Trying to solve the equation involving floor function

Question

I am trying to solve the following equation:

Floor[logx+1]+x=11

Where Floor function returns the greatest integer smaller than the value in bracket.
e.g. Floor[3.3] = 3

And the logarithm is to the base 10

I tried using WolframAlpha, but it's timing out.

EDIT: I gather from the responses that a solution does not have a method. ----- If I change the equation to the following:

log(x) + x = 11

Here logarithm is to the base 10. Is it solvable now? I am more interested in method.

Thanks, Siddharth

Answer 1

It's clear that the expression on the left hand side of the equation is defined for $x>0$ and in this domain it's monotonically increasing. It's also clear that for very small $x$ it will be negative, and for $x=10$ it's already larger than $11$. So if a solution exists it will be in $(0,10)$.

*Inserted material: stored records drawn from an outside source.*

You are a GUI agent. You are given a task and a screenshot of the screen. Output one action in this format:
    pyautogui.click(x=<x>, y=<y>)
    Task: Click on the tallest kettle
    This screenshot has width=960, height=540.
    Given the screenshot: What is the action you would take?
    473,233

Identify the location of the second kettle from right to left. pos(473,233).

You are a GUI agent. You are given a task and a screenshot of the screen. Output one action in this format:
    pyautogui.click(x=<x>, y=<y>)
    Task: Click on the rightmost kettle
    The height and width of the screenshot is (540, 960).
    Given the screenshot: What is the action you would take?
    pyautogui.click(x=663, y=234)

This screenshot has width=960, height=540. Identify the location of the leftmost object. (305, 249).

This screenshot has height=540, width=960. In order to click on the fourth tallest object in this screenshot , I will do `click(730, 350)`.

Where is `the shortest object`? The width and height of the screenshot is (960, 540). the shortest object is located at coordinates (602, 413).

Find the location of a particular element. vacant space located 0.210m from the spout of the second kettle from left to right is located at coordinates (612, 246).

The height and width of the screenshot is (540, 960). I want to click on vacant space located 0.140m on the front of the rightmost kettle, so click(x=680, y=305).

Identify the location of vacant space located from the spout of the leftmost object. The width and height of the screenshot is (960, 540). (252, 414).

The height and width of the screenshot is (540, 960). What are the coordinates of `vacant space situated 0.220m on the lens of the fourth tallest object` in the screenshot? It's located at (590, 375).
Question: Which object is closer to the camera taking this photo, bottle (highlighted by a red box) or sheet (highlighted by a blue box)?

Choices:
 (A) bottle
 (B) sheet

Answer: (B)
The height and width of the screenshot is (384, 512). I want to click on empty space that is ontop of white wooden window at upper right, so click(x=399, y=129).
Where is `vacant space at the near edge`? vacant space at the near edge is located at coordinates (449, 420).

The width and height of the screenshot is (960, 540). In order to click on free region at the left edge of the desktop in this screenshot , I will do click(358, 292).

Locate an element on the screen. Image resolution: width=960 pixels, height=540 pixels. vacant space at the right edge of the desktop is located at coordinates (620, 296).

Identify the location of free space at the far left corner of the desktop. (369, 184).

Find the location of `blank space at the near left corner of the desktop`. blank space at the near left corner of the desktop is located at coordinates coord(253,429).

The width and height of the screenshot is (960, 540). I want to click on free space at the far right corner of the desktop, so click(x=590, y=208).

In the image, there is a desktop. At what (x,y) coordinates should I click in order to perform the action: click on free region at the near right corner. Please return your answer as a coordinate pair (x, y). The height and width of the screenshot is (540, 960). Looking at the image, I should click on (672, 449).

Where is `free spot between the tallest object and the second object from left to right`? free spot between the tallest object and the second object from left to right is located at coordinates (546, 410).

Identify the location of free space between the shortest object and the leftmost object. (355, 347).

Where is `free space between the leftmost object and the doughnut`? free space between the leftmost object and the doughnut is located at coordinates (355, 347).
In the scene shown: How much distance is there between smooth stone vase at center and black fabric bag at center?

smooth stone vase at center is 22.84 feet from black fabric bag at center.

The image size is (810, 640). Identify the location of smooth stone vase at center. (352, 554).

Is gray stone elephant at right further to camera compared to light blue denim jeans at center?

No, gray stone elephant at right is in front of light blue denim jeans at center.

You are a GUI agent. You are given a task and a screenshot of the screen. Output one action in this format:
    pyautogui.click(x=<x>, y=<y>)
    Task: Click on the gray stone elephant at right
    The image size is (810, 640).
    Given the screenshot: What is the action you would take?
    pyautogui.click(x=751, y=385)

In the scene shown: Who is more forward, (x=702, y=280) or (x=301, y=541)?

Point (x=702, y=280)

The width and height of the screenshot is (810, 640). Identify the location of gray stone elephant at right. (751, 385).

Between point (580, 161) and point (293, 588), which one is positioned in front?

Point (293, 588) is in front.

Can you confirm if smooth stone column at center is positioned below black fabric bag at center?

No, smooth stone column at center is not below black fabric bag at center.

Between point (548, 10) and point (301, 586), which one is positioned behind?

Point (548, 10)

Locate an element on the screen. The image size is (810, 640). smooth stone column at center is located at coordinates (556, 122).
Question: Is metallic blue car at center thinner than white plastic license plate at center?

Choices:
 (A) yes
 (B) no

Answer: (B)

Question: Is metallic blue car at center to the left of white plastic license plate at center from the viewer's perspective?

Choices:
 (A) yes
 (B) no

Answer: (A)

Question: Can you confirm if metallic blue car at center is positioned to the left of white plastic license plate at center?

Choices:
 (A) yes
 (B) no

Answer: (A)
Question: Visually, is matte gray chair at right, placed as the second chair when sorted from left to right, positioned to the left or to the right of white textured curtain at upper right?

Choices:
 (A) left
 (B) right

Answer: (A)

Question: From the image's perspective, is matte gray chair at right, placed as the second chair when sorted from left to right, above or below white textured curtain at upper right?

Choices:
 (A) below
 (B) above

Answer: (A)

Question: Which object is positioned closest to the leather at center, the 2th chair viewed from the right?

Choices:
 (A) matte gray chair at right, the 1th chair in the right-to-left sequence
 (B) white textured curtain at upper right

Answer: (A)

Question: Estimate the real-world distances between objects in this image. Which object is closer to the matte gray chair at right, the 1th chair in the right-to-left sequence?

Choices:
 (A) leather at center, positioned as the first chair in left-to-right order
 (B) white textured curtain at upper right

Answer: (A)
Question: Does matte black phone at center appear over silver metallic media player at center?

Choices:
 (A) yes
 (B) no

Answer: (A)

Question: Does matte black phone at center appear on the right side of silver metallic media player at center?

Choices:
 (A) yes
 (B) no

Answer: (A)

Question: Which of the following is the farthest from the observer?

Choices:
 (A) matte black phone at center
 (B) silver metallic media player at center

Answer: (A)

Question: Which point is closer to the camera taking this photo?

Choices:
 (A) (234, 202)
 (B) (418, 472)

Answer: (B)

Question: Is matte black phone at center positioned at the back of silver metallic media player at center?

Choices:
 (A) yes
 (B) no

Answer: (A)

You can split this domain into the integer values that $[\log x + 1]$ gets: on $[10^{n-1},10^n)$ it takes value $n$. So immediately we can rule out $[1,10)$ to contain a solution, since it takes value $1$, requiring $1 + x = 11$ which leaves only $x=10$ which is not a solution.

Similarly for all whole $n<1$ a solution has to satisfy that $x \in [10^{n-1},10^n) \implies n + x = 11 \implies x = 11-n \implies x>10$ which is obviously a contradiction.

Therefore there are no solutions.

Answer 2

Left side is an increasing function (as sum of a nondecreasing and increasing), so there is at most one solution. Also you can get rid of "+1" from floor:

$\lfloor \log x\rfloor + 1 + x = 11$

$\lfloor \log x\rfloor + x = 10$

If $x<10$ then $\log x<1$ so $\lfloor \log x \rfloor \leq 0$ so $\lfloor \log x \rfloor + x < 10$

If $x\geq 10$ then $\log x \geq 1$ so $\lfloor \log x \rfloor \geq 1$ so $\lfloor \log x \rfloor + x > 10$.